Jun 16 2014
By Joanna Lyford, Senior medwireNews Reporter
The immune response in young children with bacterial acute otitis media (AOM) differs between individuals who are prone to such infection and those who are not, US researchers have shown.
Their finding offers new insights into the different capacities of children to respond to nasopharyngeal colonisation and middle ear infections, say Michael Pichichero and David Verhoeven, from Rochester General Hospital in New York.
Streptococcus pneumoniae and Haemophilus influenzae frequently colonise the nasopharynx mucosa of infants and reflux through the Eustachian tubes to cause AOM. Children can be classified as prone to such infection, typically experiencing three to four middle ear infections per year, or non-prone, with few or no such infections.
In this study, Pichichero and Verhoeven assessed the immune response in three compartments of the body – nasopharynx, middle ear and systemic peripheral blood – of 16 AOM-prone children with a current episode and eight non-prone children without AOM or upper respiratory infection. All children were aged approximately 9 to 18 months.Writing in Clinical & Experimental Immunology, the authors reveal that AOM-prone children had lower levels of interferon (IFN)-γ and interleukin (IL)-2 from pathogen-specific memory CD4 T-cells in their peripheral blood than non-prone children. This same was true for plasma.

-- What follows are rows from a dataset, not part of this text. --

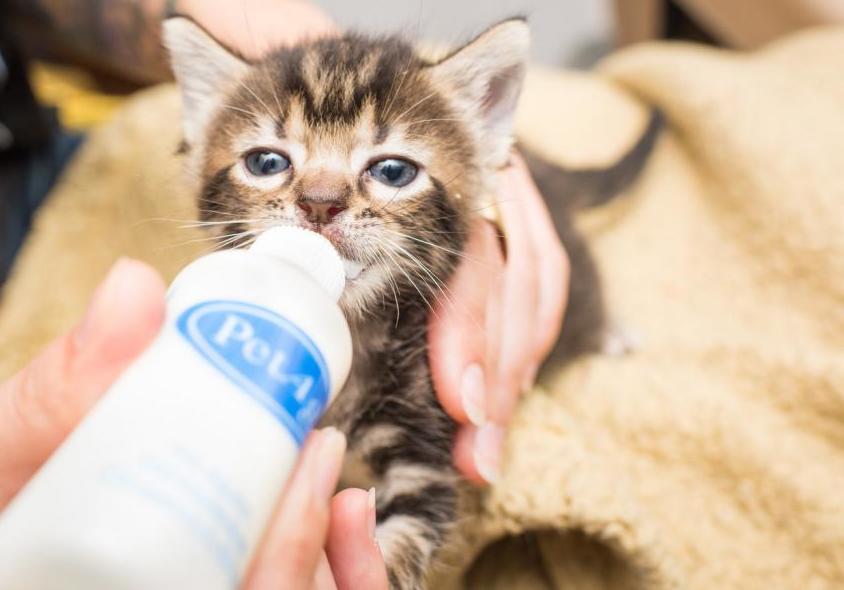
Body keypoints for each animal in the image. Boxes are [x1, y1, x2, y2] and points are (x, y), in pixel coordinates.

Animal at [160, 16, 660, 588]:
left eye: (393, 172)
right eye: (266, 162)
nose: (319, 204)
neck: (351, 324)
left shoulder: (425, 452)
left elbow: (400, 542)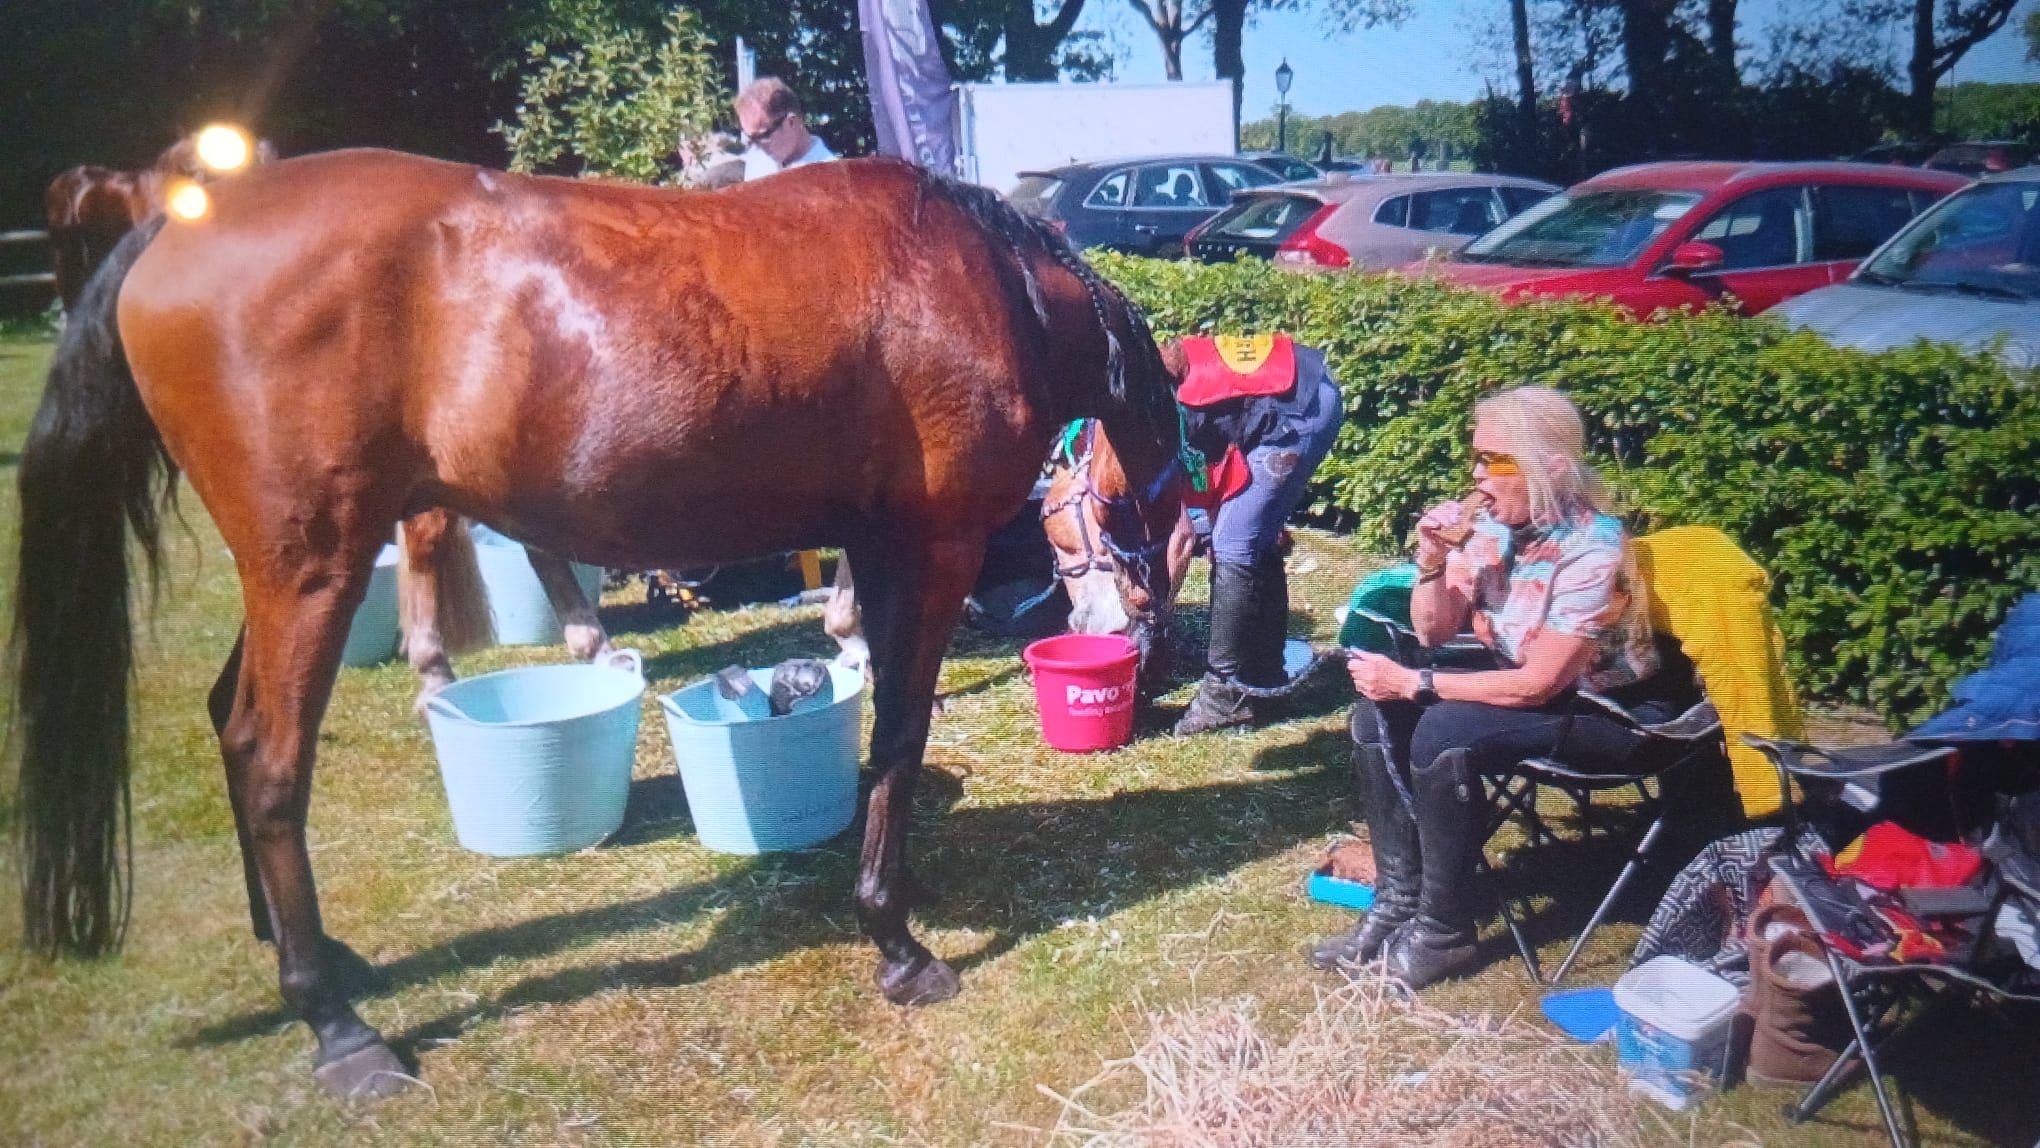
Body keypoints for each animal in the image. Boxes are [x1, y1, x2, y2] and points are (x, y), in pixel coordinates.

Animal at [11, 150, 1184, 1098]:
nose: (1149, 639)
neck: (988, 281)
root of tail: (172, 221)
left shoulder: (878, 544)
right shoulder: (933, 549)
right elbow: (899, 727)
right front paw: (895, 936)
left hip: (288, 574)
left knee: (228, 721)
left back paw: (311, 953)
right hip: (310, 570)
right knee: (267, 756)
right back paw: (337, 1026)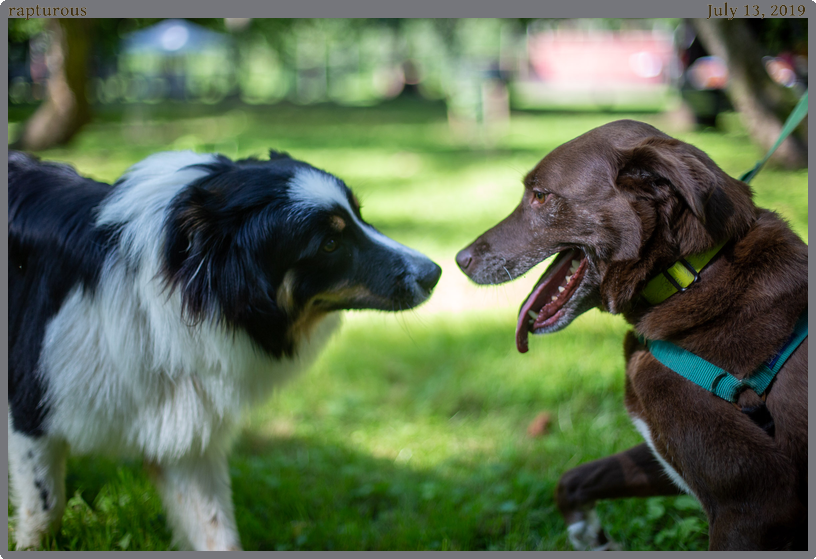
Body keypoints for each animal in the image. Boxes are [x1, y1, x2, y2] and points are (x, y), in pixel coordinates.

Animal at [6, 151, 440, 552]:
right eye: (330, 243)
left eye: (359, 216)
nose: (434, 273)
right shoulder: (29, 409)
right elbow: (46, 506)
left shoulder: (180, 431)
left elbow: (216, 530)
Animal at [456, 119, 808, 552]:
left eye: (539, 195)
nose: (460, 260)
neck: (690, 275)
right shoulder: (667, 456)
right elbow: (575, 478)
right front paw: (590, 536)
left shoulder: (755, 504)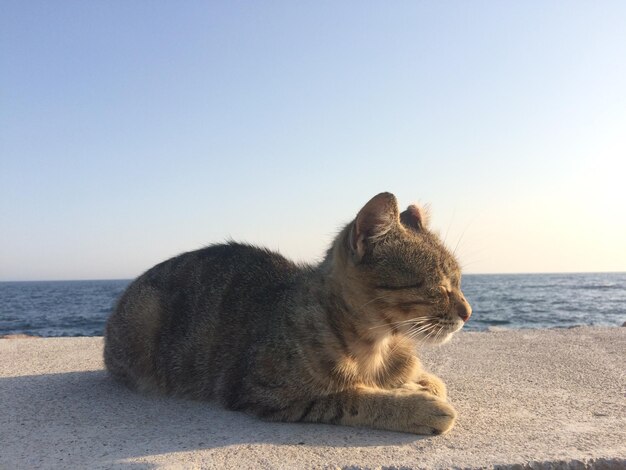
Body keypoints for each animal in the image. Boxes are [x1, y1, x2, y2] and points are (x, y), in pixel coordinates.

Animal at [105, 191, 470, 434]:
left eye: (458, 280)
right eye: (438, 285)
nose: (467, 312)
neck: (377, 345)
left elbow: (426, 378)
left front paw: (420, 382)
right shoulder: (265, 392)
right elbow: (350, 398)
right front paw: (415, 405)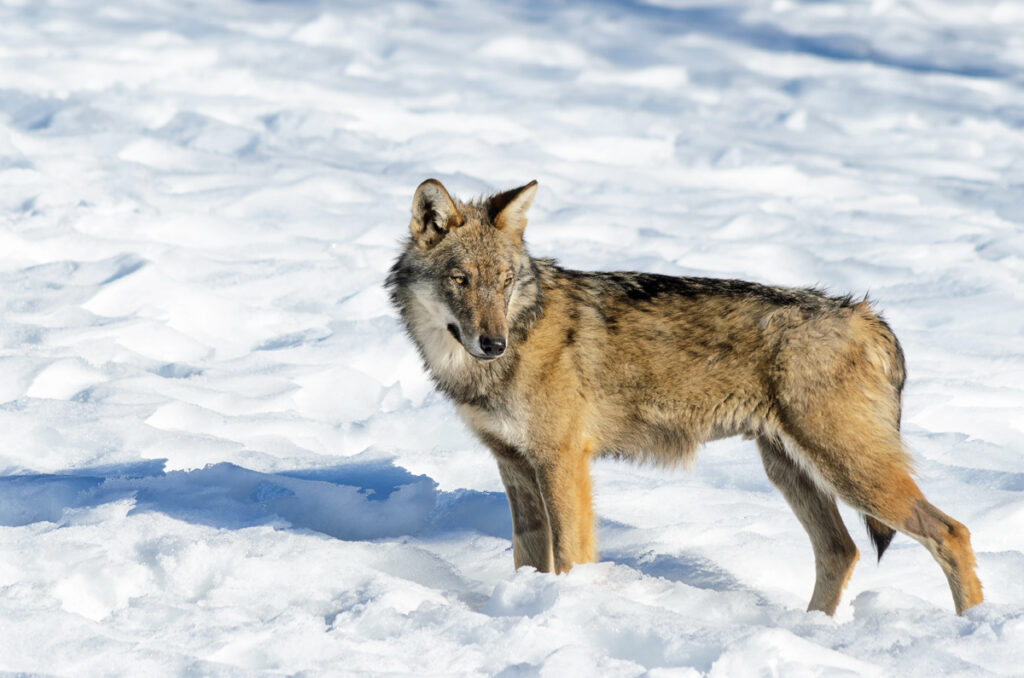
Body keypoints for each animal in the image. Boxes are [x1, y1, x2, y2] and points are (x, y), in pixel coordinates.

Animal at [385, 178, 983, 615]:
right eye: (461, 280)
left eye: (506, 282)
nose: (493, 343)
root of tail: (866, 315)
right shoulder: (513, 465)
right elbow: (529, 560)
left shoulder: (562, 462)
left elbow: (573, 556)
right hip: (790, 470)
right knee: (841, 550)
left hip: (850, 471)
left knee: (951, 531)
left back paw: (971, 629)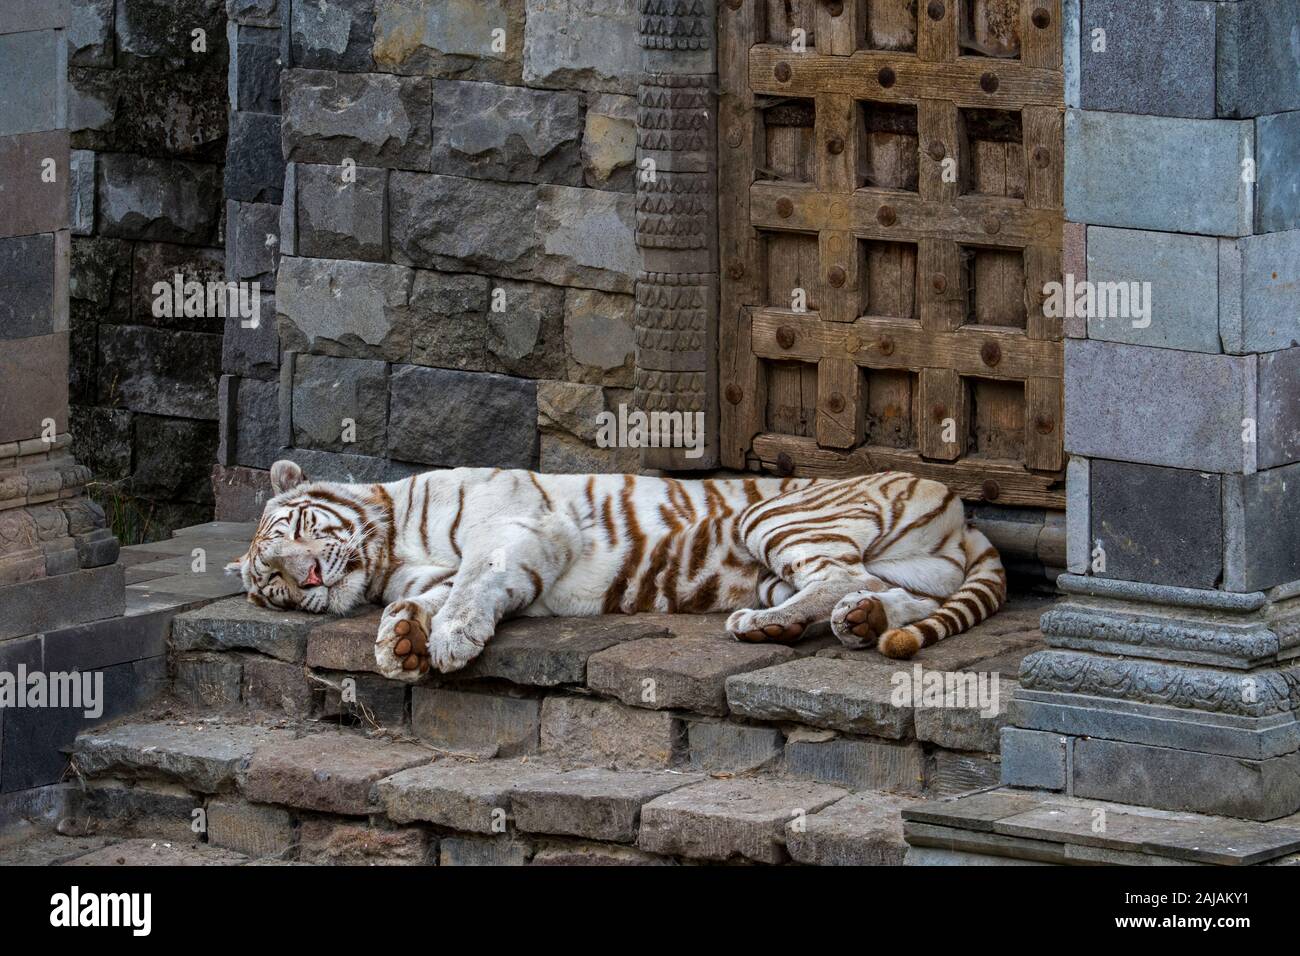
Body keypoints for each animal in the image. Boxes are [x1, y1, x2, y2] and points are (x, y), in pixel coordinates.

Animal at [228, 459, 1007, 681]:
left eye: (300, 530)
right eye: (271, 583)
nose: (306, 580)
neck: (390, 551)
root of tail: (962, 513)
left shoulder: (516, 532)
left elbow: (470, 587)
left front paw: (445, 640)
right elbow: (418, 602)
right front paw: (400, 643)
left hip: (776, 518)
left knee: (843, 575)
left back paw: (763, 625)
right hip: (899, 572)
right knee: (878, 589)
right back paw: (854, 624)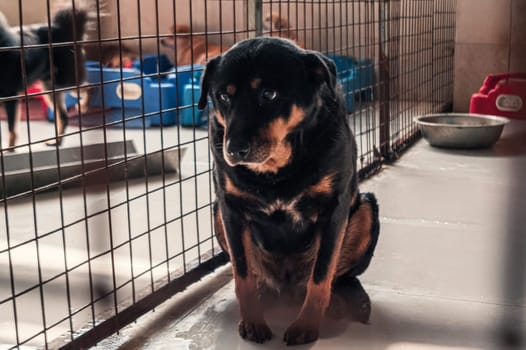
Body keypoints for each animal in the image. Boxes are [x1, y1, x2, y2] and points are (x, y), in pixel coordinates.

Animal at [0, 6, 88, 149]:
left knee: (89, 87)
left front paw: (10, 149)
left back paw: (84, 105)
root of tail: (65, 29)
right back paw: (56, 142)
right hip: (51, 86)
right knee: (64, 116)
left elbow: (11, 129)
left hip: (65, 80)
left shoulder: (11, 95)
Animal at [199, 37, 380, 344]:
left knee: (338, 278)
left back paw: (349, 301)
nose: (234, 149)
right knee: (258, 277)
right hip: (216, 214)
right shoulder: (229, 208)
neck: (276, 169)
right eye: (223, 96)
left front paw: (306, 325)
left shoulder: (335, 210)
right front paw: (253, 321)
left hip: (366, 209)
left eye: (269, 94)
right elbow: (242, 274)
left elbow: (321, 276)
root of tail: (287, 289)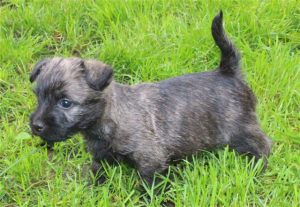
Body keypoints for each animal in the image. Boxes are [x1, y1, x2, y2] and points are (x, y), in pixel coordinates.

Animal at [29, 11, 272, 183]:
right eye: (38, 97)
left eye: (65, 103)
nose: (35, 126)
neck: (108, 120)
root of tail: (228, 72)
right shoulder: (101, 157)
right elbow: (98, 174)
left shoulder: (150, 162)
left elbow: (148, 186)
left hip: (241, 129)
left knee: (263, 144)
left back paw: (257, 169)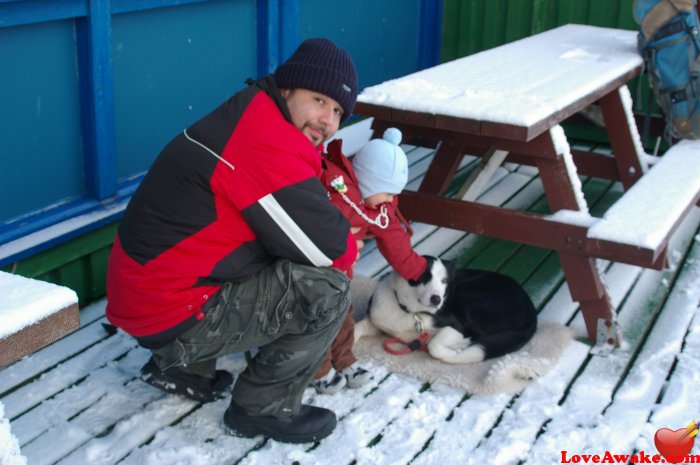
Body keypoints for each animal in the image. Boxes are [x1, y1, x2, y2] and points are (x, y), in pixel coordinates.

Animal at [358, 258, 540, 362]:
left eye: (445, 281)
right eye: (423, 277)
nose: (437, 299)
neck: (410, 311)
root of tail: (532, 311)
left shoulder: (456, 326)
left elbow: (434, 346)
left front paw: (454, 352)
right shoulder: (377, 319)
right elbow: (357, 327)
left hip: (467, 294)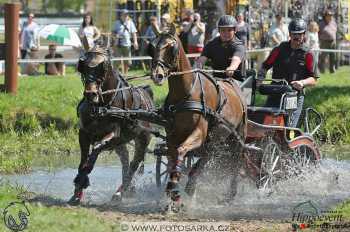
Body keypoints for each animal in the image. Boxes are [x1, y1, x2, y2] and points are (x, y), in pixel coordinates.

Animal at [68, 45, 154, 205]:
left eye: (103, 68)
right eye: (84, 66)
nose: (90, 94)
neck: (101, 107)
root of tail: (147, 95)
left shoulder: (113, 135)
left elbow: (95, 150)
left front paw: (83, 179)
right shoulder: (83, 133)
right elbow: (83, 161)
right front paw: (77, 191)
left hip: (142, 139)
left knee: (134, 164)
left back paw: (120, 192)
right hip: (121, 143)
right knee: (125, 161)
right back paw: (126, 189)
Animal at [149, 24, 247, 210]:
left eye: (171, 47)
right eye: (152, 47)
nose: (157, 75)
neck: (186, 92)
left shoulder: (199, 134)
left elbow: (181, 151)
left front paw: (174, 187)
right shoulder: (172, 136)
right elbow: (173, 158)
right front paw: (173, 194)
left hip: (236, 138)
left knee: (235, 162)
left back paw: (229, 195)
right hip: (215, 139)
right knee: (205, 157)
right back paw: (191, 184)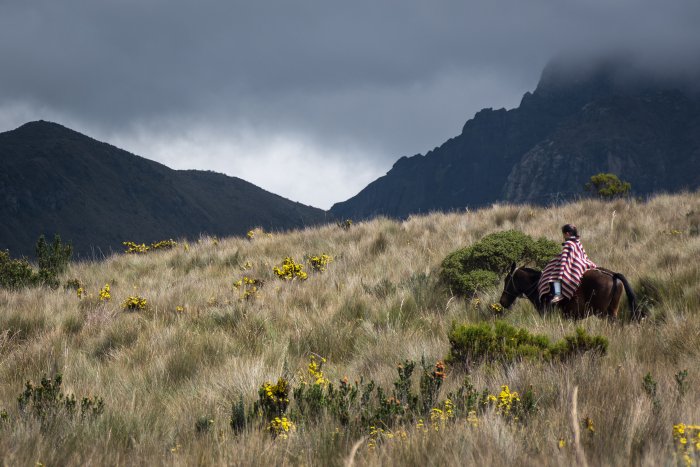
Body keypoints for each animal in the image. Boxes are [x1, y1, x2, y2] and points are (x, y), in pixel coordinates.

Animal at [498, 264, 640, 322]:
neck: (538, 286)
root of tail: (613, 275)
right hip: (612, 311)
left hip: (603, 313)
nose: (502, 301)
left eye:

In the nasal mucosa, IL-2 expression was higher in infection-prone than non-prone children whereas expression levels of IFN-γ and IL-17a were similar in the two groups. Conversely, levels of cytokines responsible for T-cell expansion and survival such as insulin-like binding protein 4 and IL-7 were lower in AOM-prone versus non-prone children.
Analysis of fluid taken from the middle ear indicated that, as in the nasal mucosa, IFN-γ and IL-17a transcript levels were similar in the two groups of children whereas levels of IL-2 responses were lower in non-prone than AOM-prone children.
Taken together, the findings suggest that cytokine levels in the middle ear are more similar to those of the nasal mucosa than peripheral blood, “suggesting that proximal mucosal sites may better predict the quality of the middle ear response than peripheral blood”, write Pichichero and Verhoeven.
They conclude: “These data suggest a divergence in potential protection from activation induced apoptosis could exist in infection prone and non-prone children. Future studies will examine cytokine mechanisms mediating the expansion and/or survival of T-cells in both populations with respect to lower antigen specific CD4 T-cells.”